#### Job:
Write out the records again, exactly, leaving none out.
** Opening Material supplied block **
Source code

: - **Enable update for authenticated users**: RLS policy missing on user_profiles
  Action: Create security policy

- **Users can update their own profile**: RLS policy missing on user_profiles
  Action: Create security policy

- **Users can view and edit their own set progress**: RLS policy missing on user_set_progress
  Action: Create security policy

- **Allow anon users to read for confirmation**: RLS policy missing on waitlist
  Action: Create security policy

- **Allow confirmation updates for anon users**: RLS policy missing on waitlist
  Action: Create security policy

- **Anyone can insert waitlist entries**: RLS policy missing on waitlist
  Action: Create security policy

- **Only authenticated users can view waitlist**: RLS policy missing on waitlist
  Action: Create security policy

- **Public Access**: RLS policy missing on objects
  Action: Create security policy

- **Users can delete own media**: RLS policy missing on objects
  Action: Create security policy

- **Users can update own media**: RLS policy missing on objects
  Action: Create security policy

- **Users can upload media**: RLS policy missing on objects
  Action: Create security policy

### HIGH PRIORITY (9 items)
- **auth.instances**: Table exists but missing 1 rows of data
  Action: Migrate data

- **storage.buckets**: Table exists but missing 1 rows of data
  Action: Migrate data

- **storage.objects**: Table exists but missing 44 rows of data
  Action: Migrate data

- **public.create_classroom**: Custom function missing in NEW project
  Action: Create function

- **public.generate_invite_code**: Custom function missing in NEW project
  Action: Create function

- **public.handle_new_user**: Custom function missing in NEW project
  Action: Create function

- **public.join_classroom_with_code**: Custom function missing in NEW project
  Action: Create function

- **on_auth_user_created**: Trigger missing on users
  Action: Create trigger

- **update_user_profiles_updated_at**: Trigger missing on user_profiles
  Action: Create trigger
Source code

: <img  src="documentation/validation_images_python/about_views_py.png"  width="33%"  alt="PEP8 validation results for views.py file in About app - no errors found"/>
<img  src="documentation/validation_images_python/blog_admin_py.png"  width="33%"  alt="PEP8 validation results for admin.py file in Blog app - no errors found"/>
** Closing Material supplied block **
#### Response to this task:
Source code

: - **Enable update for authenticated users**: RLS policy missing on user_profiles
  Action: Create security policy

- **Users can update their own profile**: RLS policy missing on user_profiles
  Action: Create security policy

- **Users can view and edit their own set progress**: RLS policy missing on user_set_progress
  Action: Create security policy

- **Allow anon users to read for confirmation**: RLS policy missing on waitlist
  Action: Create security policy

- **Allow confirmation updates for anon users**: RLS policy missing on waitlist
  Action: Create security policy

- **Anyone can insert waitlist entries**: RLS policy missing on waitlist
  Action: Create security policy

- **Only authenticated users can view waitlist**: RLS policy missing on waitlist
  Action: Create security policy

- **Public Access**: RLS policy missing on objects
  Action: Create security policy

- **Users can delete own media**: RLS policy missing on objects
  Action: Create security policy

- **Users can update own media**: RLS policy missing on objects
  Action: Create security policy

- **Users can upload media**: RLS policy missing on objects
  Action: Create security policy

### HIGH PRIORITY (9 items)
- **auth.instances**: Table exists but missing 1 rows of data
  Action: Migrate data

- **storage.buckets**: Table exists but missing 1 rows of data
  Action: Migrate data

- **storage.objects**: Table exists but missing 44 rows of data
  Action: Migrate data

- **public.create_classroom**: Custom function missing in NEW project
  Action: Create function

- **public.generate_invite_code**: Custom function missing in NEW project
  Action: Create function

- **public.handle_new_user**: Custom function missing in NEW project
  Action: Create function

- **public.join_classroom_with_code**: Custom function missing in NEW project
  Action: Create function

- **on_auth_user_created**: Trigger missing on users
  Action: Create trigger

- **update_user_profiles_updated_at**: Trigger missing on user_profiles
  Action: Create trigger
Source code

: <img  src="documentation/validation_images_python/about_views_py.png"  width="33%"  alt="PEP8 validation results for views.py file in About app - no errors found"/>
<img  src="documentation/validation_images_python/blog_admin_py.png"  width="33%"  alt="PEP8 validation results for admin.py file in Blog app - no errors found"/>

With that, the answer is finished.